--- Extracted information ---

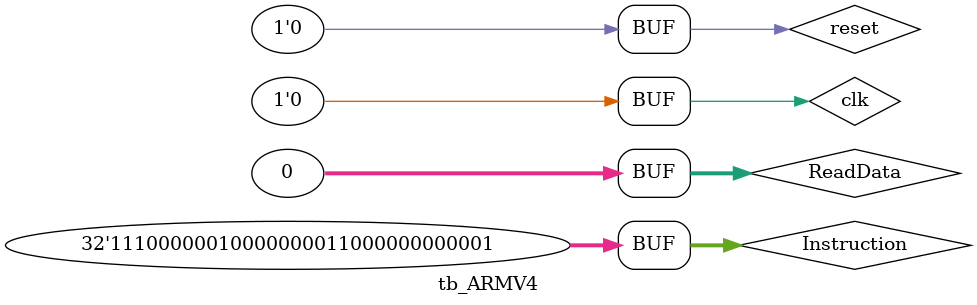
<source format=sv>
module tb_ARMV4();
	logic clk, reset = 0;
	logic [31:0] Instruction;
	logic MemWrite;
	logic [31:0] ALUResult, WriteData; 
	logic [31:0] ReadData;
	// instantiate device to be tested 
	ARMV4 dut(clk, reset, Instruction,ReadData, MemWrite, ALUResult, WriteData);
	// initialize test
	
	always 
		begin 
			reset <= 0;
			clk <= 1; 
			# 5;
			clk <= 0; 
			# 5;
		
		end
	initial
		begin
			reset <= 0;
			//ADD R0, R1, #42
			//313029282726252423222120191817161514131211109876543210
			//1 1 1 0 0 0 1 0 1 0 0 0 0 0 0 1 0 0 0 0 0 0 0000101010
		   Instruction<= 32'b11100010100000010000000000101010;
		   ReadData   <= 0;
			# 10; 
			
			//ADD R1, R1, #5
			//11100010100000010001000000000101
		   Instruction<= 32'b11100010100000010001000000000101;
		   ReadData   <= 0;
			# 10; 
			
			//SUB R2, R0, #4
			//11100010010000000010000000000100
		   Instruction<= 32'b11100010010000000010000000000100;
		   ReadData   <= 0;
			# 10; 
			
			//SUB R3, R0, R1
			//11100000010000000011000000000001
		   Instruction<= 32'b11100000010000000011000000000001;
		   ReadData   <= 0;
			# 10; 
		end
		



endmodule

</source>
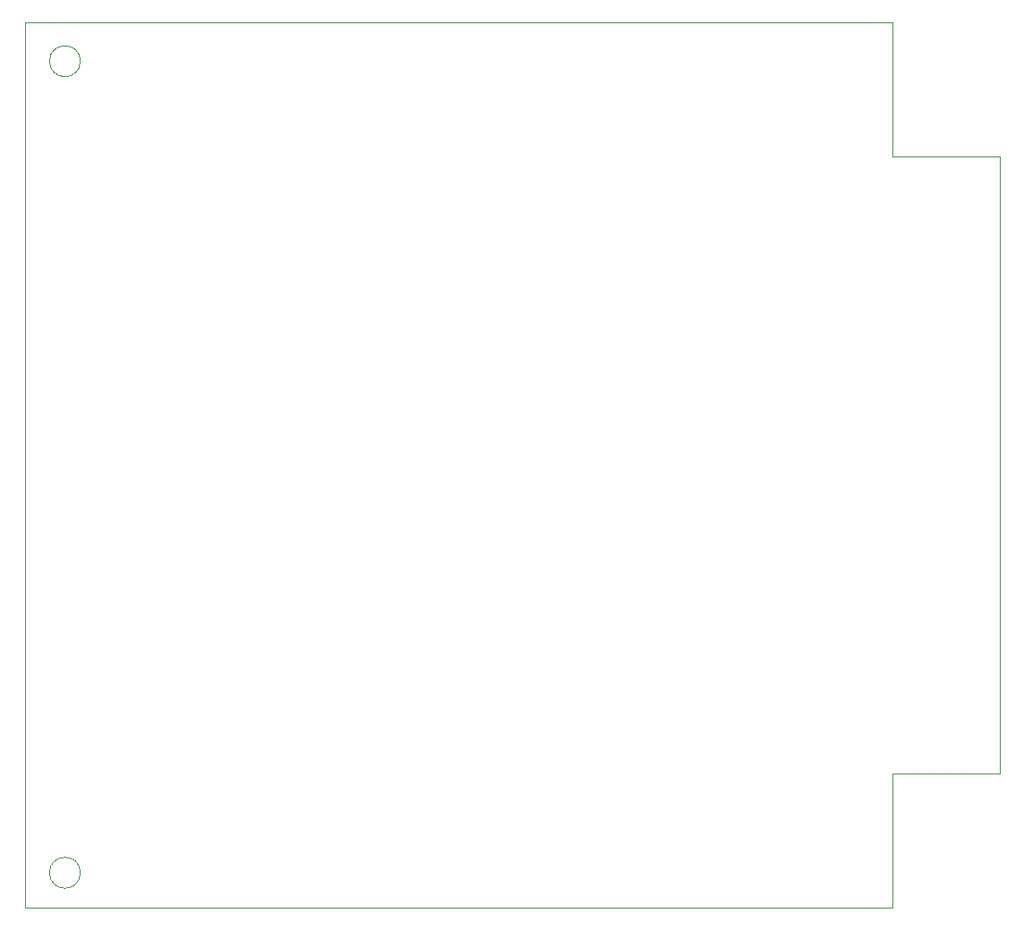
<source format=gbr>
G04 #@! TF.GenerationSoftware,KiCad,Pcbnew,(5.1.4)-1*
G04 #@! TF.CreationDate,2019-09-23T20:10:07+02:00*
G04 #@! TF.ProjectId,Konami-2_DE10Nano_adapter,4b6f6e61-6d69-42d3-925f-444531304e61,1.1*
G04 #@! TF.SameCoordinates,Original*
G04 #@! TF.FileFunction,Profile,NP*
%FSLAX46Y46*%
G04 Gerber Fmt 4.6, Leading zero omitted, Abs format (unit mm)*
G04 Created by KiCad (PCBNEW (5.1.4)-1) date 2019-09-23 20:10:07*
%MOMM*%
%LPD*%
G04 APERTURE LIST*
%ADD10C,0.050000*%
G04 APERTURE END LIST*
D10*
X170370500Y-47625000D02*
G75*
G03X170370500Y-47625000I-1460500J0D01*
G01*
X170370500Y-124460000D02*
G75*
G03X170370500Y-124460000I-1460500J0D01*
G01*
X247142000Y-43942000D02*
X165100000Y-43942000D01*
X247142000Y-127762000D02*
X165100000Y-127762000D01*
X165100000Y-43942000D02*
X165100000Y-46482000D01*
X247142000Y-46482000D02*
X247142000Y-43942000D01*
X165100000Y-127762000D02*
X165100000Y-122682000D01*
X247142000Y-122682000D02*
X247142000Y-127762000D01*
X165100000Y-122682000D02*
X165100000Y-46482000D01*
X257302000Y-56642000D02*
X257048000Y-56642000D01*
X257302000Y-109982000D02*
X257302000Y-56642000D01*
X247142000Y-56642000D02*
X247142000Y-46482000D01*
X257048000Y-56642000D02*
X247142000Y-56642000D01*
X247142000Y-115062000D02*
X247142000Y-122682000D01*
X257302000Y-115062000D02*
X247142000Y-115062000D01*
X257302000Y-109982000D02*
X257302000Y-115062000D01*
M02*

</source>
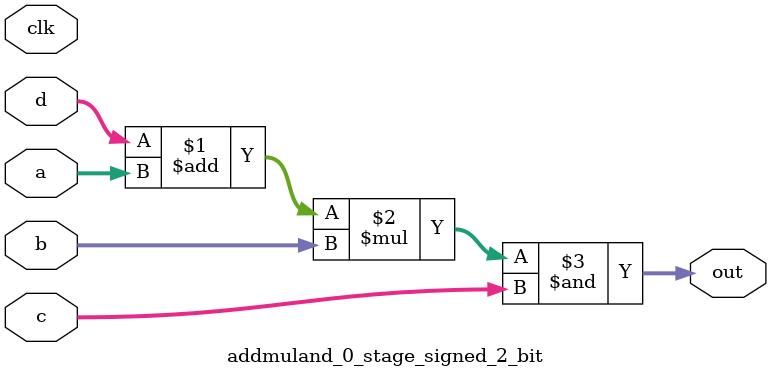
<source format=sv>
(* use_dsp = "yes" *) module addmuland_0_stage_signed_2_bit(
	input signed [1:0] a,
	input signed [1:0] b,
	input signed [1:0] c,
	input signed [1:0] d,
	output [1:0] out,
	input clk);

	assign out = ((d + a) * b) & c;
endmodule

</source>
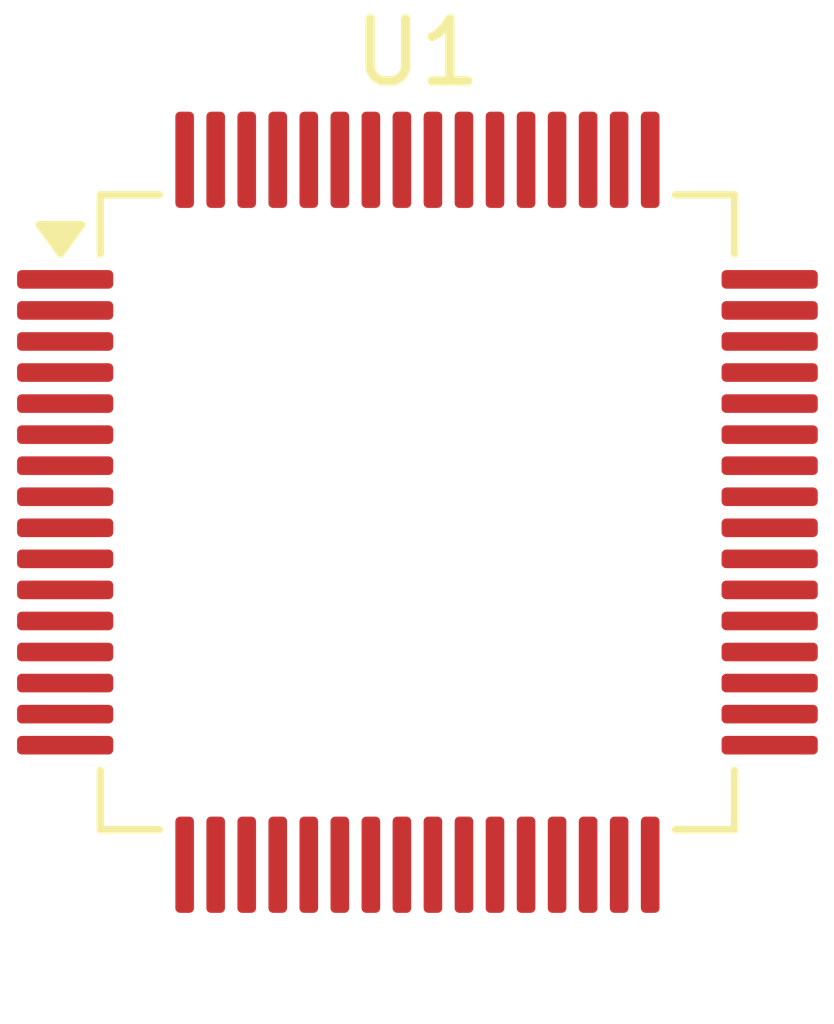
<source format=kicad_pcb>
(kicad_pcb
	(version 20241229)
	(generator "pcbnew")
	(generator_version "9.0")
	(general
		(thickness 1.6)
		(legacy_teardrops no)
	)
	(paper "A4")
	(layers
		(0 "F.Cu" signal)
		(2 "B.Cu" signal)
		(9 "F.Adhes" user "F.Adhesive")
		(11 "B.Adhes" user "B.Adhesive")
		(13 "F.Paste" user)
		(15 "B.Paste" user)
		(5 "F.SilkS" user "F.Silkscreen")
		(7 "B.SilkS" user "B.Silkscreen")
		(1 "F.Mask" user)
		(3 "B.Mask" user)
		(17 "Dwgs.User" user "User.Drawings")
		(19 "Cmts.User" user "User.Comments")
		(21 "Eco1.User" user "User.Eco1")
		(23 "Eco2.User" user "User.Eco2")
		(25 "Edge.Cuts" user)
		(27 "Margin" user)
		(31 "F.CrtYd" user "F.Courtyard")
		(29 "B.CrtYd" user "B.Courtyard")
		(35 "F.Fab" user)
		(33 "B.Fab" user)
		(39 "User.1" user)
		(41 "User.2" user)
		(43 "User.3" user)
		(45 "User.4" user)
	)
	(setup
		(pad_to_mask_clearance 0)
		(allow_soldermask_bridges_in_footprints no)
		(tenting front back)
		(pcbplotparams
			(layerselection 0x00000000_00000000_55555555_5755f5ff)
			(plot_on_all_layers_selection 0x00000000_00000000_00000000_00000000)
			(disableapertmacros no)
			(usegerberextensions no)
			(usegerberattributes yes)
			(usegerberadvancedattributes yes)
			(creategerberjobfile yes)
			(dashed_line_dash_ratio 12.000000)
			(dashed_line_gap_ratio 3.000000)
			(svgprecision 4)
			(plotframeref no)
			(mode 1)
			(useauxorigin no)
			(hpglpennumber 1)
			(hpglpenspeed 20)
			(hpglpendiameter 15.000000)
			(pdf_front_fp_property_popups yes)
			(pdf_back_fp_property_popups yes)
			(pdf_metadata yes)
			(pdf_single_document no)
			(dxfpolygonmode yes)
			(dxfimperialunits yes)
			(dxfusepcbnewfont yes)
			(psnegative no)
			(psa4output no)
			(plot_black_and_white yes)
			(sketchpadsonfab no)
			(plotpadnumbers no)
			(hidednponfab no)
			(sketchdnponfab yes)
			(crossoutdnponfab yes)
			(subtractmaskfromsilk no)
			(outputformat 1)
			(mirror no)
			(drillshape 1)
			(scaleselection 1)
			(outputdirectory "")
		)
	)
	(net 0 "")
	(net 1 "unconnected-(U1-PC15-Pad4)")
	(net 2 "unconnected-(U1-PC4-Pad24)")
	(net 3 "unconnected-(U1-PB1-Pad27)")
	(net 4 "Net-(U1-VSS-Pad18)")
	(net 5 "unconnected-(U1-PC8-Pad39)")
	(net 6 "unconnected-(U1-PA10-Pad43)")
	(net 7 "unconnected-(U1-PC7-Pad38)")
	(net 8 "unconnected-(U1-PA5-Pad21)")
	(net 9 "unconnected-(U1-PH1-Pad6)")
	(net 10 "unconnected-(U1-BOOT0-Pad60)")
	(net 11 "unconnected-(U1-PA6-Pad22)")
	(net 12 "unconnected-(U1-PH0-Pad5)")
	(net 13 "unconnected-(U1-PC0-Pad8)")
	(net 14 "unconnected-(U1-PA8-Pad41)")
	(net 15 "unconnected-(U1-PC11-Pad52)")
	(net 16 "unconnected-(U1-VDD-Pad32)")
	(net 17 "unconnected-(U1-PB3-Pad55)")
	(net 18 "unconnected-(U1-PA12-Pad45)")
	(net 19 "unconnected-(U1-PB4-Pad56)")
	(net 20 "unconnected-(U1-VSSA-Pad12)")
	(net 21 "unconnected-(U1-VDDA-Pad13)")
	(net 22 "unconnected-(U1-PA7-Pad23)")
	(net 23 "unconnected-(U1-PB8-Pad61)")
	(net 24 "unconnected-(U1-NRST-Pad7)")
	(net 25 "unconnected-(U1-PC6-Pad37)")
	(net 26 "unconnected-(U1-PA15-Pad50)")
	(net 27 "unconnected-(U1-PB5-Pad57)")
	(net 28 "unconnected-(U1-PB12-Pad33)")
	(net 29 "unconnected-(U1-PA4-Pad20)")
	(net 30 "unconnected-(U1-PA1-Pad15)")
	(net 31 "unconnected-(U1-PC1-Pad9)")
	(net 32 "unconnected-(U1-PB6-Pad58)")
	(net 33 "unconnected-(U1-PC9-Pad40)")
	(net 34 "unconnected-(U1-PC12-Pad53)")
	(net 35 "unconnected-(U1-PB10-Pad29)")
	(net 36 "unconnected-(U1-PA0-Pad14)")
	(net 37 "unconnected-(U1-PD2-Pad54)")
	(net 38 "unconnected-(U1-VCAP_1-Pad30)")
	(net 39 "unconnected-(U1-PB15-Pad36)")
	(net 40 "unconnected-(U1-PB13-Pad34)")
	(net 41 "unconnected-(U1-VDD-Pad64)")
	(net 42 "unconnected-(U1-PA3-Pad17)")
	(net 43 "unconnected-(U1-PB7-Pad59)")
	(net 44 "unconnected-(U1-PB14-Pad35)")
	(net 45 "unconnected-(U1-PC5-Pad25)")
	(net 46 "unconnected-(U1-PB2-Pad28)")
	(net 47 "unconnected-(U1-VDD-Pad48)")
	(net 48 "unconnected-(U1-PC3-Pad11)")
	(net 49 "unconnected-(U1-PA13-Pad46)")
	(net 50 "unconnected-(U1-VBAT-Pad1)")
	(net 51 "unconnected-(U1-PA14-Pad49)")
	(net 52 "unconnected-(U1-PC2-Pad10)")
	(net 53 "unconnected-(U1-PB0-Pad26)")
	(net 54 "unconnected-(U1-PB9-Pad62)")
	(net 55 "unconnected-(U1-PC13-Pad2)")
	(net 56 "unconnected-(U1-PA2-Pad16)")
	(net 57 "unconnected-(U1-VDD-Pad19)")
	(net 58 "unconnected-(U1-PA9-Pad42)")
	(net 59 "unconnected-(U1-PC14-Pad3)")
	(net 60 "unconnected-(U1-PC10-Pad51)")
	(net 61 "unconnected-(U1-PA11-Pad44)")
	(footprint "Package_QFP:LQFP-64_10x10mm_P0.5mm" (layer "F.Cu") (at 440.75 -41.175))
	(embedded_fonts no)
)

</source>
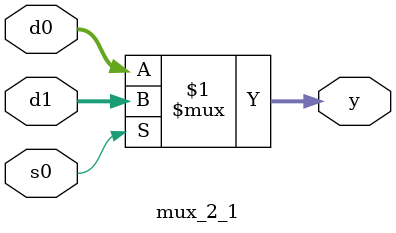
<source format=sv>

module mux_2_1(input logic[1:0] d0,d1,
				input logic s0,
				output logic[1:0] y);
	assign y= s0?d1:d0;
	endmodule
</source>
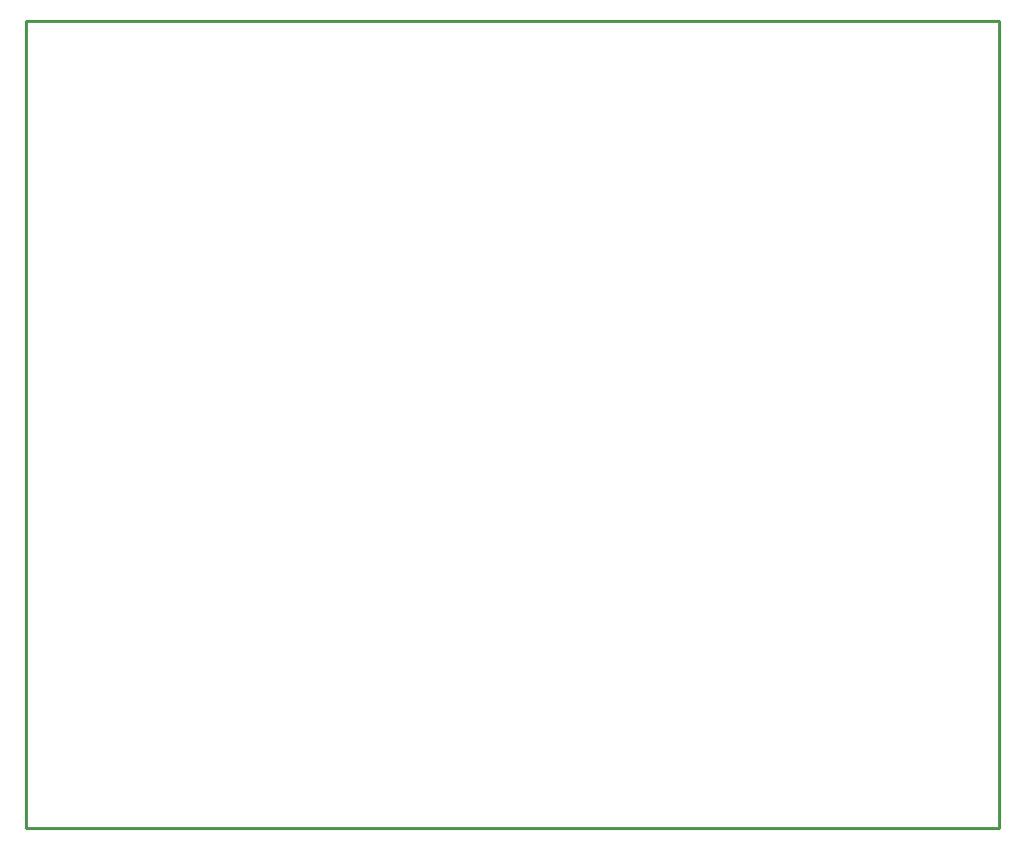
<source format=gbr>
G04 EAGLE Gerber X2 export*
%TF.Part,Single*%
%TF.FileFunction,Profile,NP*%
%TF.FilePolarity,Positive*%
%TF.GenerationSoftware,Autodesk,EAGLE,9.6.2*%
%TF.CreationDate,2020-09-28T14:28:33Z*%
G75*
%MOMM*%
%FSLAX34Y34*%
%LPD*%
%IN*%
%AMOC8*
5,1,8,0,0,1.08239X$1,22.5*%
G01*
%ADD10C,0.254000*%


D10*
X0Y0D02*
X826010Y0D01*
X826010Y685800D01*
X0Y685800D01*
X0Y0D01*
M02*

</source>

---

=== Action item ===
Reply with the lines from the one that contains "G04 EAGLE Gerber X2 export*" through the last line of the material above, copied exactly and nothing else.

=== Task result ===
G04 EAGLE Gerber X2 export*
%TF.Part,Single*%
%TF.FileFunction,Profile,NP*%
%TF.FilePolarity,Positive*%
%TF.GenerationSoftware,Autodesk,EAGLE,9.6.2*%
%TF.CreationDate,2020-09-28T14:28:33Z*%
G75*
%MOMM*%
%FSLAX34Y34*%
%LPD*%
%IN*%
%AMOC8*
5,1,8,0,0,1.08239X$1,22.5*%
G01*
%ADD10C,0.254000*%


D10*
X0Y0D02*
X826010Y0D01*
X826010Y685800D01*
X0Y685800D01*
X0Y0D01*
M02*

</source>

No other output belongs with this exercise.